:: Extract ::
▬▬▬▬▬▬
On Mon, May 18, 2015 at 02:09:44PM +0200, Sascha Hauer wrote:
On Mon, May 18, 2015 at 12:06:50PM +0300, Mikko Perttunen wrote:
One interesting thing I noticed was that at least the bang-bang
governor only acts if the temperature is properly smaller than (trip
temp - hysteresis). So perhaps we should specify the non-tripping
range as [low, high)? Or we could change bang-bang.
I wonder how we can protect against such off-by-one errors anyway.
Generally a hardware might operate on raw values rather than directly
in temperature values in °C. This means a driver for this must have
celsius_to_raw and raw_to_celsius conversion functions. Now it can
happen that due to rounding errors celsius_to_raw(Tcrit) returns a raw
value that when converted back to celsius is different from the
original value in °C. This would mean the hardware triggers an interrupt
for a trip point and the thermal core does not react because get_temp
actually returns a different temperature than previously programmed as
interrupt trigger. This way we would lose hot (or cold) events.
▬▬▬▬▬▬
:: Your tasks ::
• 1. Please list every function name that appears in the thermal trip point thread.
• 2. Write the next part of the thermal trip point thread, picking up after its last sentence.

:: Dataset ::
▬▬▬▬▬▬
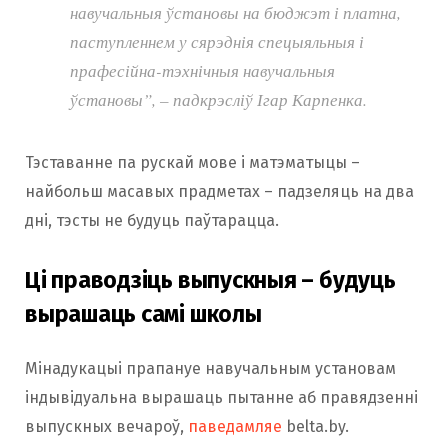
навучальныя ўстановы на бюджэт і платна,
паступленнем у сярэднія спецыяльныя і
прафесійна-тэхнічныя навучальныя
ўстановы”, – падкрэсліў Ігар Карпенка.
Тэставанне па рускай мове і матэматыцы –
найбольш масавых прадметах – падзеляць на два
дні, тэсты не будуць паўтарацца.
Ці праводзіць выпускныя – будуць
вырашаць самі школы
Мінадукацыі прапануе навучальным установам
індывідуальна вырашаць пытанне аб правядзенні
выпускных вечароў,
паведамляе
belta.by.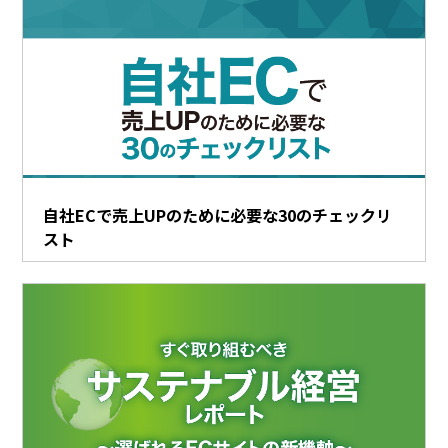
自社ECで売上UPのために必要な30のチェックリ
スト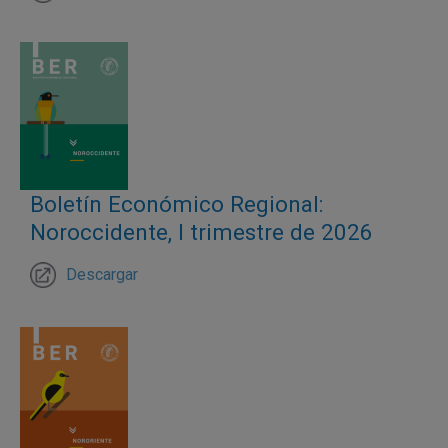
Boletín Económico Regional:
Noroccidente, I trimestre de 2026
Descargar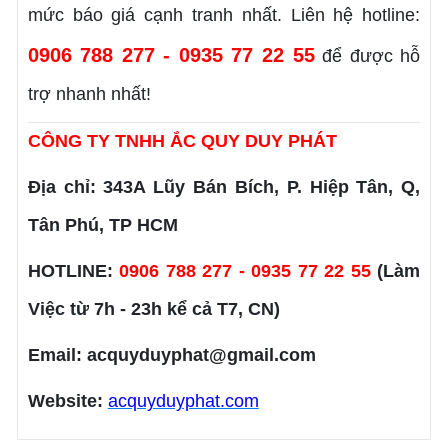
mức báo giá cạnh tranh nhất. Liên hệ hotline:
0906 788 277 - 0935 77 22 55
để được hỗ
trợ nhanh nhất!
CÔNG TY TNHH ẮC QUY DUY PHÁT
Địa chỉ: 343A Lũy Bán Bích, P. Hiệp Tân, Q,
Tân Phú, TP HCM
HOTLINE:
0906 788 277 - 0935 77 22 55
(Làm
Việc từ 7h - 23h kể cả T7, CN)
Email: acquyduyphat@gmail.com
Website:
acquyduyphat.com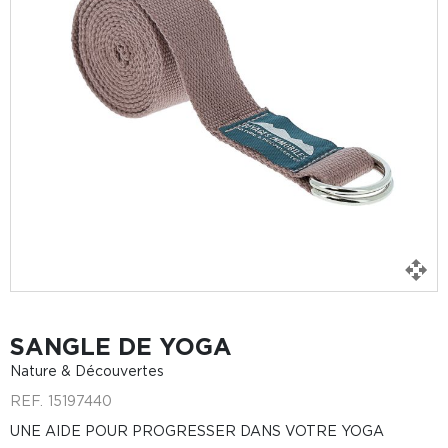
SANGLE DE YOGA
Nature & Découvertes
REF.
15197440
UNE AIDE POUR PROGRESSER DANS VOTRE YOGA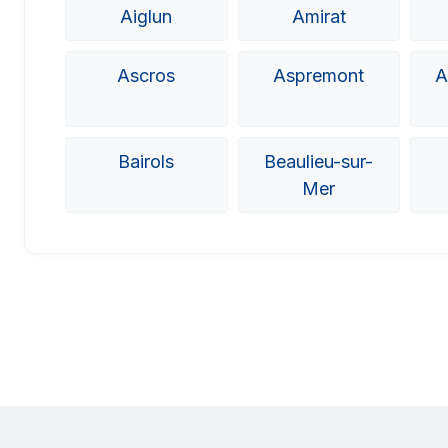
Aiglun
Amirat
Ascros
Aspremont
A
Bairols
Beaulieu-sur-
Mer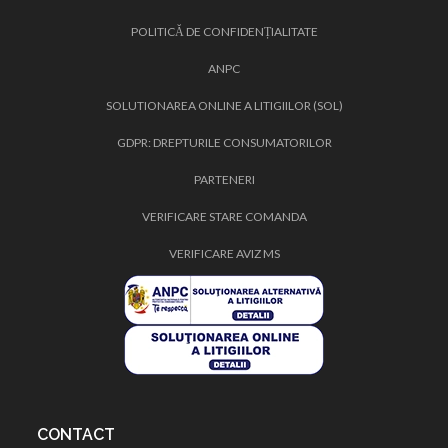
POLITICĂ DE CONFIDENȚIALITATE
ANPC
SOLUTIONAREA ONLINE A LITIGIILOR (SOL)
GDPR: DREPTURILE CONSUMATORILOR
PARTENERI
VERIFICARE STARE COMANDA
VERIFICARE AVIZ MS
CONTACT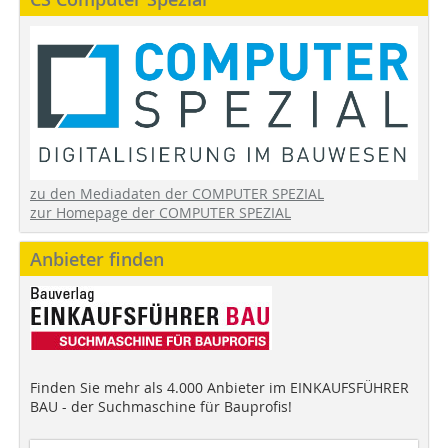
zu den Mediadaten der COMPUTER SPEZIAL
zur Homepage der COMPUTER SPEZIAL
Anbieter finden
Finden Sie mehr als 4.000 Anbieter im EINKAUFSFÜHRER
BAU - der Suchmaschine für Bauprofis!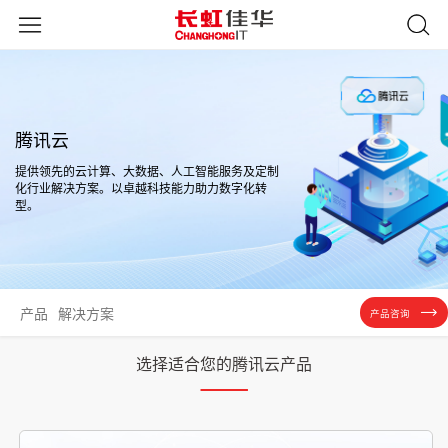
腾讯云
提供领先的云计算、大数据、人工智能服务及定制
化行业解决方案。以卓越科技能力助力数字化转
型。
产品
解决方案
产品咨询
选择适合您的腾讯云产品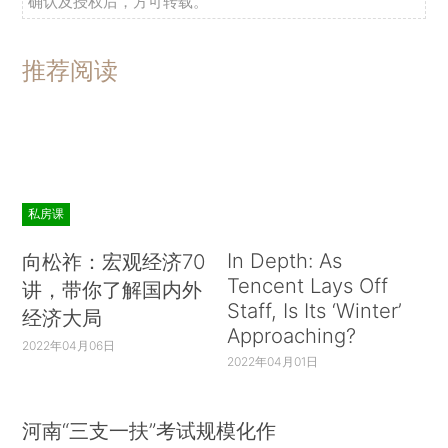
确认及授权后，方可转载。
推荐阅读
私房课
In Depth: As
向松祚：宏观经济70
Tencent Lays Off
讲，带你了解国内外
Staff, Is Its ‘Winter’
经济大局
Approaching?
2022年04月06日
2022年04月01日
河南“三支一扶”考试规模化作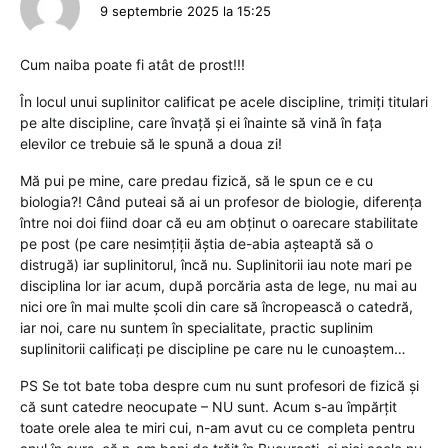
9 septembrie 2025 la 15:25
Cum naiba poate fi atât de prost!!!
În locul unui suplinitor calificat pe acele discipline, trimiți titulari
pe alte discipline, care învață și ei înainte să vină în fața
elevilor ce trebuie să le spună a doua zi!
Mă pui pe mine, care predau fizică, să le spun ce e cu
biologia?! Când puteai să ai un profesor de biologie, diferența
între noi doi fiind doar că eu am obținut o oarecare stabilitate
pe post (pe care nesimțiții ăștia de-abia așteaptă să o
distrugă) iar suplinitorul, încă nu. Suplinitorii iau note mari pe
disciplina lor iar acum, după porcăria asta de lege, nu mai au
nici ore în mai multe școli din care să încropească o catedră,
iar noi, care nu suntem în specialitate, practic suplinim
suplinitorii calificați pe discipline pe care nu le cunoaștem…
PS Se tot bate toba despre cum nu sunt profesori de fizică și
că sunt catedre neocupate – NU sunt. Acum s-au împărțit
toate orele alea te miri cui, n-am avut cu ce completa pentru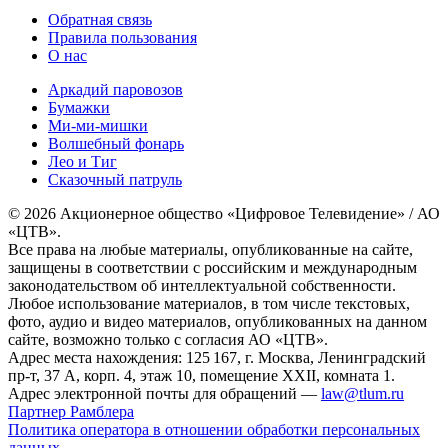
Обратная связь
Правила пользования
О нас
Аркадий паровозов
Бумажки
Ми-ми-мишки
Волшебный фонарь
Лео и Тиг
Сказочный патруль
© 2026 Акционерное общество «Цифровое Телевидение» / АО
«ЦТВ».
Все права на любые материалы, опубликованные на сайте,
защищены в соответствии с российским и международным
законодательством об интеллектуальной собственности.
Любое использование материалов, в том числе текстовых,
фото, аудио и видео материалов, опубликованных на данном
сайте, возможно только с согласия АО «ЦТВ».
Адрес места нахождения: 125 167, г. Москва, Ленинградский
пр-т, 37 А, корп. 4, этаж 10, помещение XXII, комната 1.
Адрес электронной почты для обращений —
law@tlum.ru
Партнер Рамблера
Политика оператора в отношении обработки персональных
данных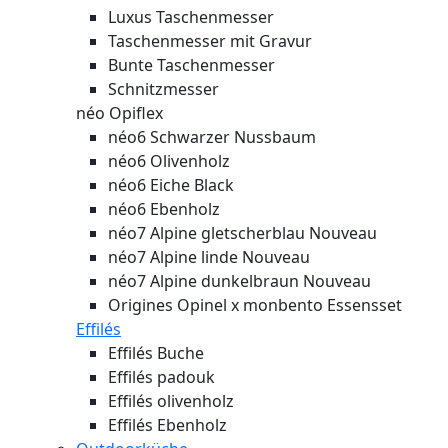
Luxus Taschenmesser
Taschenmesser mit Gravur
Bunte Taschenmesser
Schnitzmesser
néo Opiflex
néo6 Schwarzer Nussbaum
néo6 Olivenholz
néo6 Eiche Black
néo6 Ebenholz
néo7 Alpine gletscherblau
Nouveau
néo7 Alpine linde
Nouveau
néo7 Alpine dunkelbraun
Nouveau
Origines Opinel x monbento Essensset
Effilés
Effilés Buche
Effilés padouk
Effilés olivenholz
Effilés Ebenholz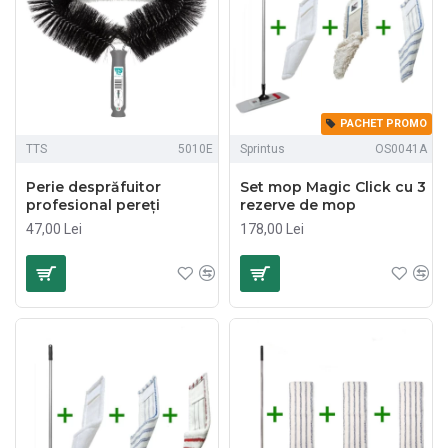
PACHET PROMO
TTS
5010E
Sprintus
OS0041A
Perie desprăfuitor
Set mop Magic Click cu 3
profesional pereți
rezerve de mop
47,00 Lei
178,00 Lei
▬▬▬▬▬▬
:: Task results ::
• 1. celsius_to_raw, raw_to_celsius, get_temp

• 2.
This also highlights another fact: there's a race between interrupt
generation and temperature reading (->get_temp()). I would expect any
hardware interrupt thermal sensor would also have a latched temperature
reading to correspond with it, and there would be no guarantee that this
latched temperature will match the polled reading seen once you reach
thermal_zone_device_update(). So a hardware driver might report a
thermal update, but the temperature reported to the core won't
necessarily match what interrupt was meant for.
I have a patch that adds a thermal_zone_device_update_temp() API, so
drivers can report the temperature along with the interrupt
notification. (Such a patch also helps so that the driver can choose to
round down on cold events and up on hot events, resolving your rounding
issue too.)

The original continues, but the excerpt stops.